Reproduce every line of text in the listing below without any changes, and leave the pictures out.

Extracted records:
Start of Block

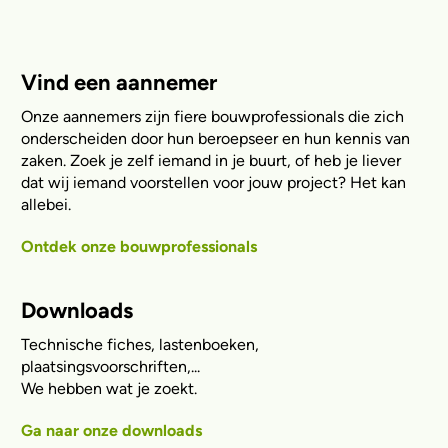
Vind een aannemer
Onze aannemers zijn fiere bouwprofessionals die zich
onderscheiden door hun beroepseer en hun kennis van
zaken. Zoek je zelf iemand in je buurt, of heb je liever
dat wij iemand voorstellen voor jouw project? Het kan
allebei.
Ontdek onze bouwprofessionals
Downloads
Technische fiches, lastenboeken,
plaatsingsvoorschriften,...
We hebben wat je zoekt.
Ga naar onze downloads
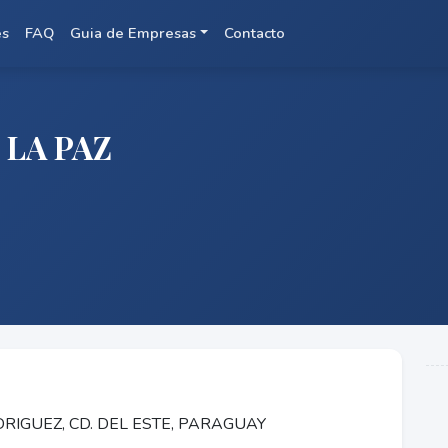
es
FAQ
Guia de Empresas
Contacto
 LA PAZ
RIGUEZ, CD. DEL ESTE, PARAGUAY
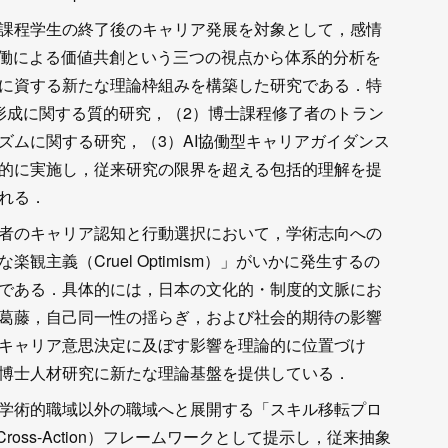
課程学生の終了後のキャリア発展を対象として，感情
協働による価値共創という三つの視点から体系的分析を
に資する新たな理論枠組みを構築した研究である．特
形成に関する質的研究，（2）博士課程修了者のトラン
ズムに関する研究，（3）AI協働型キャリアガイダンス
的に実施し，従来研究の限界を超える包括的理解を提
れる．
者のキャリア認知と行動選択において，学術志向への
主義（Cruel Optimism）」がいかに発生するの
である．具体的には，日本の文化的・制度的文脈にお
葛藤，自己同一性の揺らぎ，および社会的期待の影響
キャリア意思決定に及ぼす影響を理論的に位置づけ
博士人材研究に新たな理論基盤を提供している．
学術的職域以外の職域へと展開する「スキル移転プロ
ent-Cross-Action）フレームワークとして提示し，従来抽象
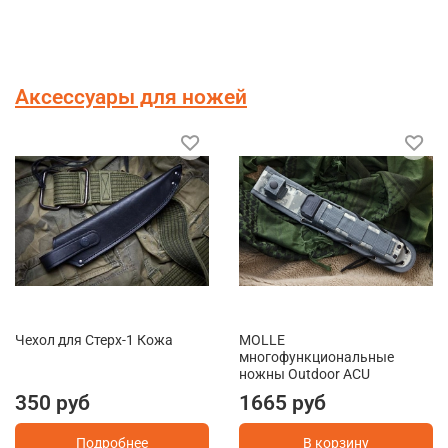
Аксессуары для ножей
Чехол для Стерх-1 Кожа
MOLLE
многофункциональные
ножны Outdoor ACU
350 руб
1665 руб
Подробнее
В корзину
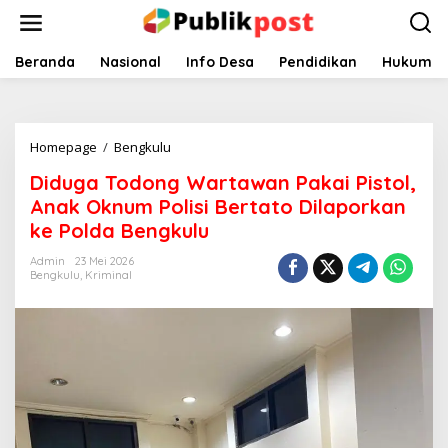
Lewati
ke
konten
Beranda
Nasional
Info Desa
Pendidikan
Hukum
Diduga
Homepage
/
Bengkulu
Todong
Diduga Todong Wartawan Pakai Pistol,
Wartawan
Pakai
Anak Oknum Polisi Bertato Dilaporkan
Pistol,
ke Polda Bengkulu
Anak
Oknum
Admin
23 Mei 2026
Polisi
Bengkulu
,
Kriminal
Bertato
Dilaporkan
ke
Polda
Bengkulu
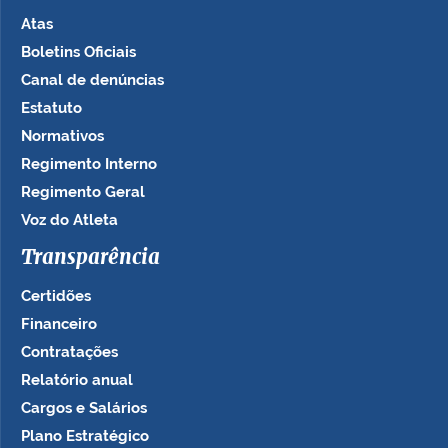
Atas
Boletins Oficiais
Canal de denúncias
Estatuto
Normativos
Regimento Interno
Regimento Geral
Voz do Atleta
Transparência
Certidões
Financeiro
Contratações
Relatório anual
Cargos e Salários
Plano Estratégico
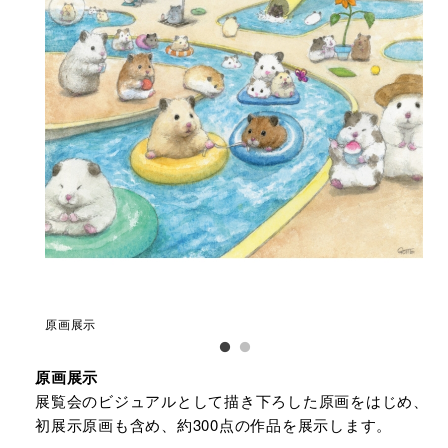
原画展示
原
原画展示
展覧会のビジュアルとして描き下ろした原画をはじめ、
初展示原画も含め、約300点の作品を展示します。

End of Block

ANSWER TO THIS TASK:
Vind een aannemer
Onze aannemers zijn fiere bouwprofessionals die zich
onderscheiden door hun beroepseer en hun kennis van
zaken. Zoek je zelf iemand in je buurt, of heb je liever
dat wij iemand voorstellen voor jouw project? Het kan
allebei.
Ontdek onze bouwprofessionals
Downloads
Technische fiches, lastenboeken,
plaatsingsvoorschriften,...
We hebben wat je zoekt.
Ga naar onze downloads
es
FAQ
Guia de Empresas
Contacto
 LA PAZ
RIGUEZ, CD. DEL ESTE, PARAGUAY
課程学生の終了後のキャリア発展を対象として，感情
協働による価値共創という三つの視点から体系的分析を
に資する新たな理論枠組みを構築した研究である．特
形成に関する質的研究，（2）博士課程修了者のトラン
ズムに関する研究，（3）AI協働型キャリアガイダンス
的に実施し，従来研究の限界を超える包括的理解を提
れる．
者のキャリア認知と行動選択において，学術志向への
主義（Cruel Optimism）」がいかに発生するの
である．具体的には，日本の文化的・制度的文脈にお
葛藤，自己同一性の揺らぎ，および社会的期待の影響
キャリア意思決定に及ぼす影響を理論的に位置づけ
博士人材研究に新たな理論基盤を提供している．
学術的職域以外の職域へと展開する「スキル移転プロ
ent-Cross-Action）フレームワークとして提示し，従来抽象
Аксессуары для ножей
Чехол для Стерх-1 Кожа
MOLLE
многофункциональные
ножны Outdoor ACU
350 руб
1665 руб
Подробнее
В корзину
Lewati
ke
konten
Beranda
Nasional
Info Desa
Pendidikan
Hukum
Diduga
Homepage
/
Bengkulu
Todong
Diduga Todong Wartawan Pakai Pistol,
Wartawan
Pakai
Anak Oknum Polisi Bertato Dilaporkan
Pistol,
ke Polda Bengkulu
Anak
Oknum
Admin
23 Mei 2026
Polisi
Bengkulu
,
Kriminal
Bertato
Dilaporkan
ke
Polda
Bengkulu
Atas
Boletins Oficiais
Canal de denúncias
Estatuto
Normativos
Regimento Interno
Regimento Geral
Voz do Atleta
Transparência
Certidões
Financeiro
Contratações
Relatório anual
Cargos e Salários
Plano Estratégico
原画展示
原
原画展示
展覧会のビジュアルとして描き下ろした原画をはじめ、
初展示原画も含め、約300点の作品を展示します。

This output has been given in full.